For security reasons Ansible will refuse to load any configuration files from world-writable filesystems (o+w). You can find more details on #42388

WSL on Windows

Both WSL1 and WSL2 default mounting of Windows drive on Linux uses insecure file permissions, so you will not be able to run Ansible correctly from paths like /mnt/c. Still, if Ansible is installed on linux partition, it will work.

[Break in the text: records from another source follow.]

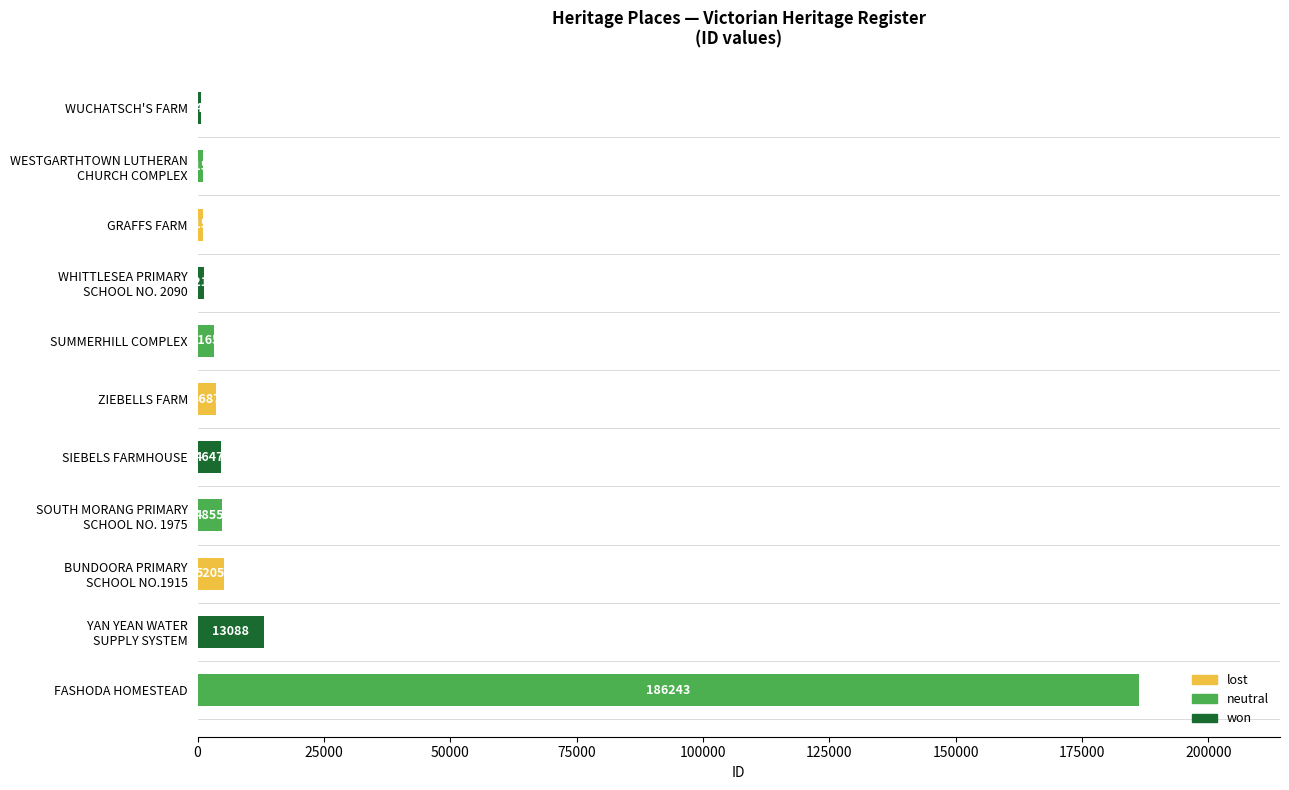

Reading top to bottom, extract all data points from this chart.

643	1152	1153	1214	3165	3687	4647	4855	5205	13088	186243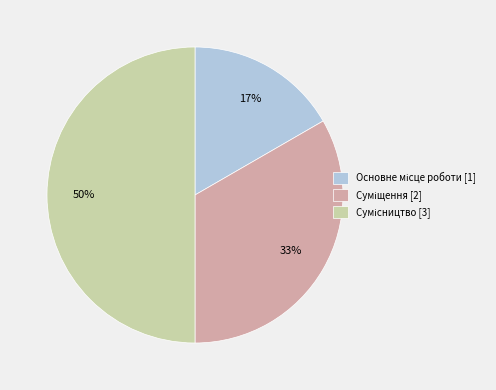

To the nearest percent, what is the difference between the largest and smallest slice percentages?

33%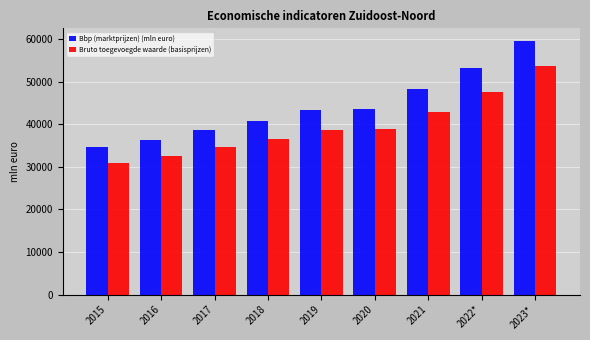

Reading left to right, what are all the values shown in this chart?

Bbp (marktprijzen) (mln euro): 34531	36275	38742	40847	43252	43663	48149	53256	59519
Bruto toegevoegde waarde (basisprijzen): 30997	32454	34669	36503	38548	38833	42758	47595	53637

You can also try to reconfigure /etc/wsl.conf to ensure that your Windows mounts do have UNIX compatible permissions that are not insecure. For example our team is using a configuration like below for testing:

# /etc/wsl.conf
[automount]
enabled = true
root = /
options = "metadata,umask=077"
[interop]
enabled = false
appendWindowsPath = false
[network]
hostname = wsl

To test that your changes are working correctly, just to a ls -la /mnt/c and check if o+w is still present or not. You can even try to remove the write permissions for others from a file in order to see if chmod works on that particular drive: chmod o-w filename.

Performance

Filesystem operations from Windows mount under WSL are very slow on both versions of WSL so we strongly recommend you to avoid using them.

On some versions of Windows there were even bugs causing system instability and kernel panic when a lot of activity happened on these. We hope that these were addressed but you need to aware of them.